[Data extracted from a collection]
........

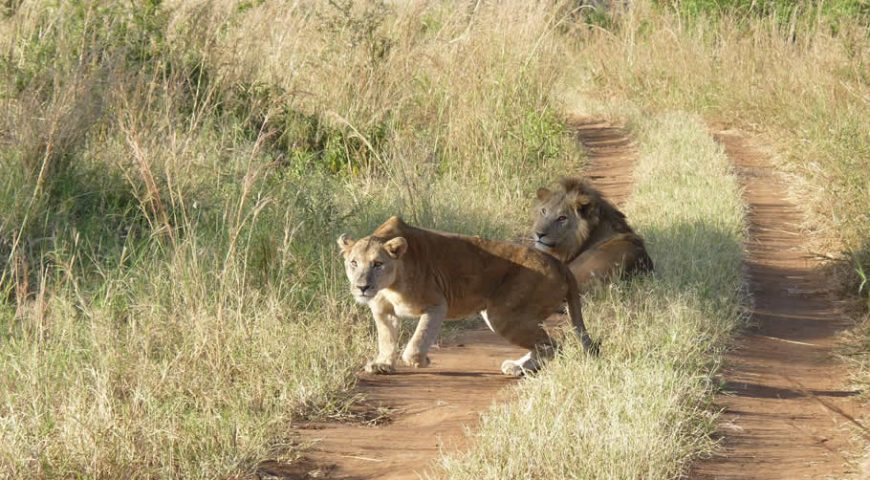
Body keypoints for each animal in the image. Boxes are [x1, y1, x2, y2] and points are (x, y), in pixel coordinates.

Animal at [338, 216, 596, 376]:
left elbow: (418, 339)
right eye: (354, 263)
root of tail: (558, 263)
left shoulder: (436, 303)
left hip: (504, 316)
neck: (388, 286)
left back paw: (521, 369)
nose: (362, 286)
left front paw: (421, 360)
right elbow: (387, 338)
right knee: (543, 343)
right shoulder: (383, 311)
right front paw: (382, 364)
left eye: (378, 264)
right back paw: (517, 366)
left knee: (552, 345)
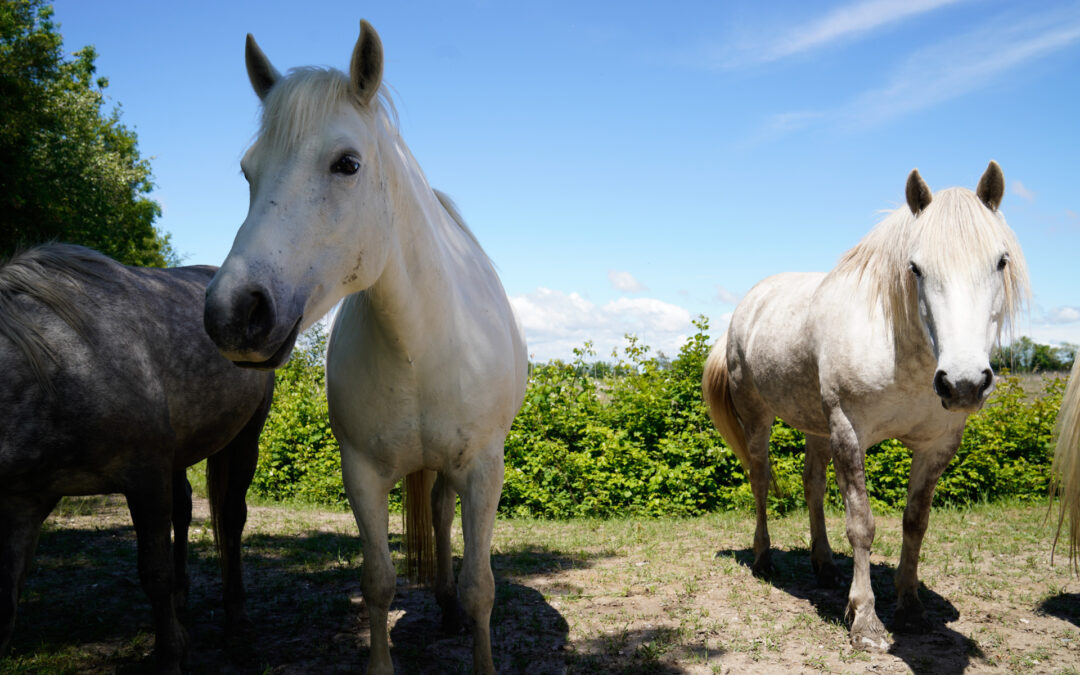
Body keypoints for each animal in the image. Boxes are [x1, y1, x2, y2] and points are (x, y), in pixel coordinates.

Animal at [0, 241, 274, 669]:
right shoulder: (22, 500)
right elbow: (5, 606)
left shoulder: (145, 476)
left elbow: (154, 573)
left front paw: (169, 655)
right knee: (184, 509)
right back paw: (183, 601)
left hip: (245, 438)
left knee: (231, 520)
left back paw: (237, 619)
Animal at [203, 21, 527, 673]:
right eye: (248, 172)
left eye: (347, 163)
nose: (232, 314)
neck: (421, 344)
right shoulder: (362, 474)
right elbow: (377, 582)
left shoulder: (484, 469)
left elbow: (482, 586)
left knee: (444, 518)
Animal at [704, 160, 1023, 652]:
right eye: (915, 267)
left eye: (1001, 260)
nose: (964, 383)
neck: (900, 351)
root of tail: (745, 308)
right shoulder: (849, 433)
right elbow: (862, 524)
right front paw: (866, 620)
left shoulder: (937, 445)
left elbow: (915, 522)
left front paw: (910, 607)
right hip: (759, 418)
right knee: (759, 480)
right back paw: (763, 559)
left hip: (816, 426)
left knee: (812, 486)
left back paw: (824, 566)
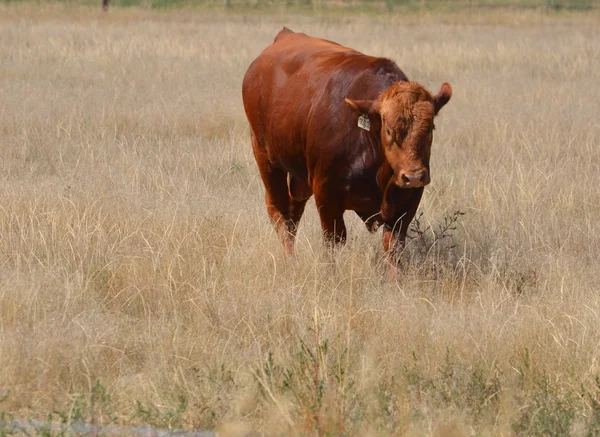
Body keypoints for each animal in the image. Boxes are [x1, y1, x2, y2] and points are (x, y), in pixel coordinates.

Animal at [240, 29, 450, 268]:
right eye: (388, 129)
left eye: (431, 127)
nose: (414, 176)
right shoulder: (327, 194)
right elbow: (333, 240)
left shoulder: (407, 201)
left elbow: (393, 246)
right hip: (266, 158)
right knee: (280, 210)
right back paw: (289, 258)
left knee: (294, 211)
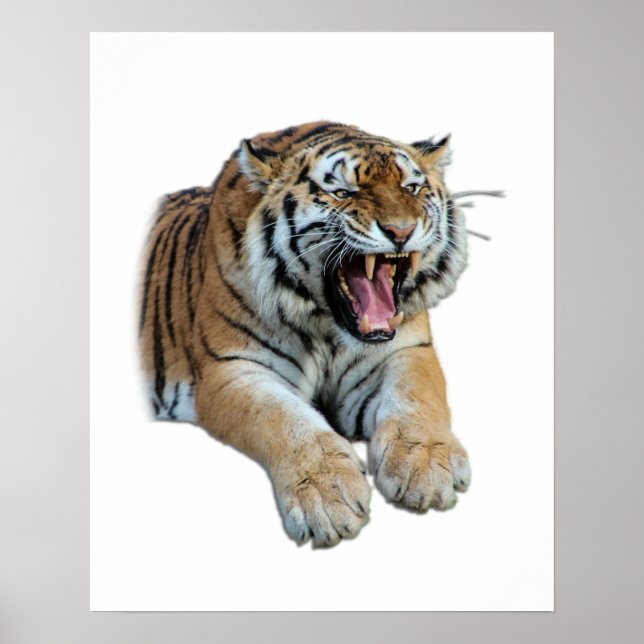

........

* **What is being asked**
Quote exactly, and only, the lines from the line containing "right back paw: (183, 601)" through the final line of the records above, both included, omitting any pictures.

* **Exercise answer**
right back paw: (183, 601)
left hip: (245, 438)
left knee: (231, 520)
left back paw: (237, 619)
Animal at [203, 21, 527, 673]:
right eye: (248, 172)
left eye: (347, 163)
nose: (232, 314)
neck: (421, 344)
right shoulder: (362, 474)
right elbow: (377, 582)
left shoulder: (484, 469)
left elbow: (482, 586)
left knee: (444, 518)
Animal at [704, 160, 1023, 652]:
right eye: (915, 267)
left eye: (1001, 260)
nose: (964, 383)
neck: (900, 351)
root of tail: (745, 308)
right shoulder: (849, 433)
right elbow: (862, 524)
right front paw: (866, 620)
left shoulder: (937, 445)
left elbow: (915, 522)
left front paw: (910, 607)
right hip: (759, 418)
right knee: (759, 480)
right back paw: (763, 559)
left hip: (816, 426)
left knee: (812, 486)
left back paw: (824, 566)
Body keypoints for each animal in the image. Boxes are [x1, y1, x2, y2] and points are (x, y), in pixel coordinates.

Animal at [240, 29, 450, 268]:
right eye: (388, 129)
left eye: (431, 127)
nose: (414, 176)
right shoulder: (327, 194)
right elbow: (333, 240)
left shoulder: (407, 201)
left elbow: (393, 246)
right hip: (266, 158)
right knee: (280, 210)
right back paw: (289, 258)
left knee: (294, 211)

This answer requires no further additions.